The goal of treatment for ET and PV is prevention of thrombohemorrhagic complications. The goal of treatment for MF is amelioration of anemia, splenomegaly, and other symptoms. Low-dose aspirin is effective in PV and ET. Tyrosine kinase inhibitors like imatinib have improved the prognosis of CML patients to near-normal life expectancy.

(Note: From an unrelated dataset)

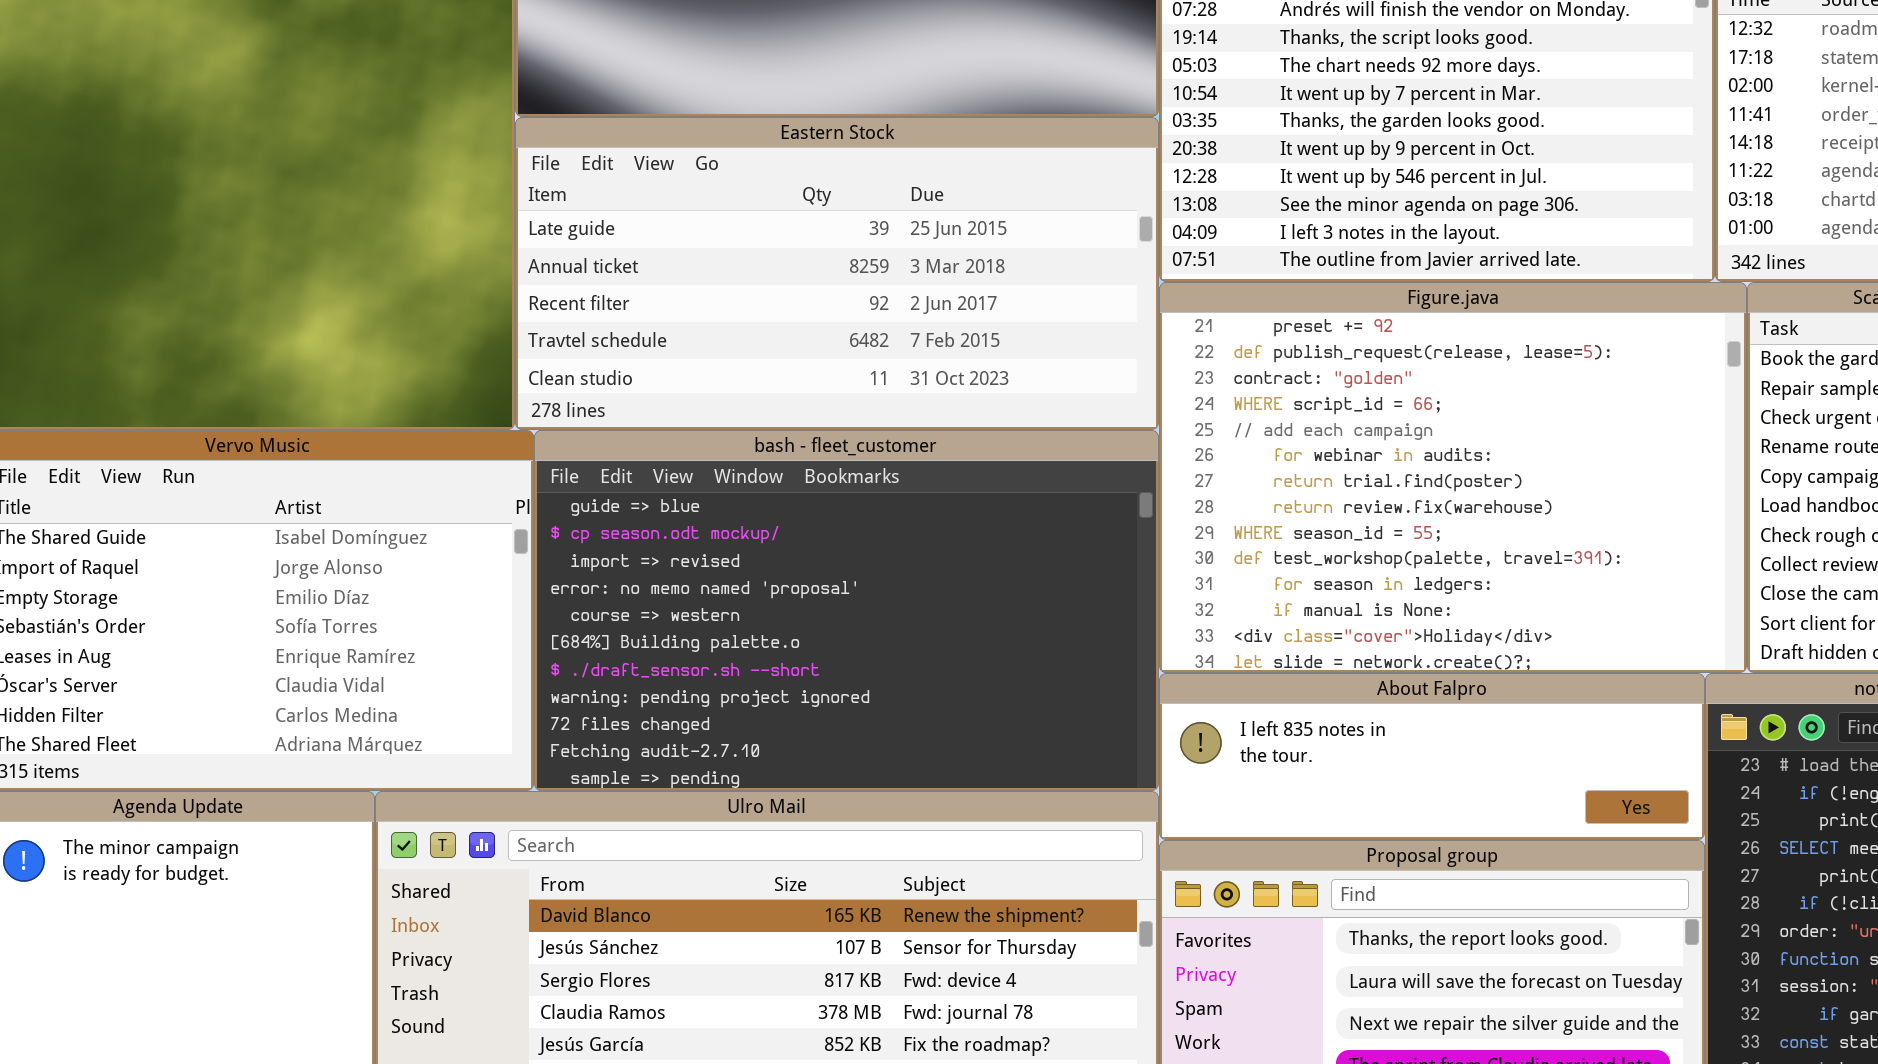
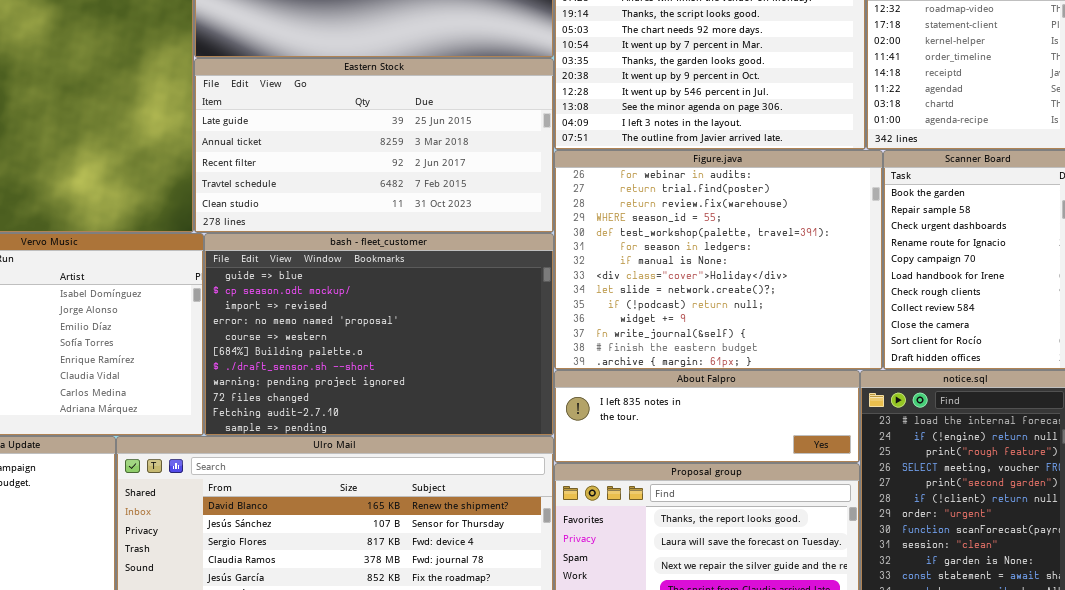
Figure.java: [1159,282,1747,673] -> [554,150,883,370], scrolled down 5 rows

Recently, a JAK2 inhibitor, namely ruxolitinib, has been approved for use in primary myelofibrosis. Trials of these inhibitors are in progress for the treatment of the other myeloproliferative neoplasms.

== Incidence ==

Although considered rare diseases, incidence rates of MPNs are increasing, in some cases tripling. It is hypothesized that the increase may be related to improved diagnostic abilities from the identification of the JAK2 and other gene markers, as well as continued refinement of the WHO guidelines.

There is wide variation in reported MPN incidence and prevalence worldwide, with a publication bias suspected for essential thrombocythemia and primary myelofibrosis.

==History==

The concept of myeloproliferative disease was first proposed in 1951 by the hematologist William Dameshek.
The discovery of the association of MPNs with the JAK2 gene marker in 2005 and the CALR marker in 2013 improved the ability to classify MPNs.

MPNs were classified as blood cancers by the World Health Organization in 2008. Previously, they were known as myeloproliferative diseases (MPD).

In 2016, Mastocytosis was no longer classified as an MPN.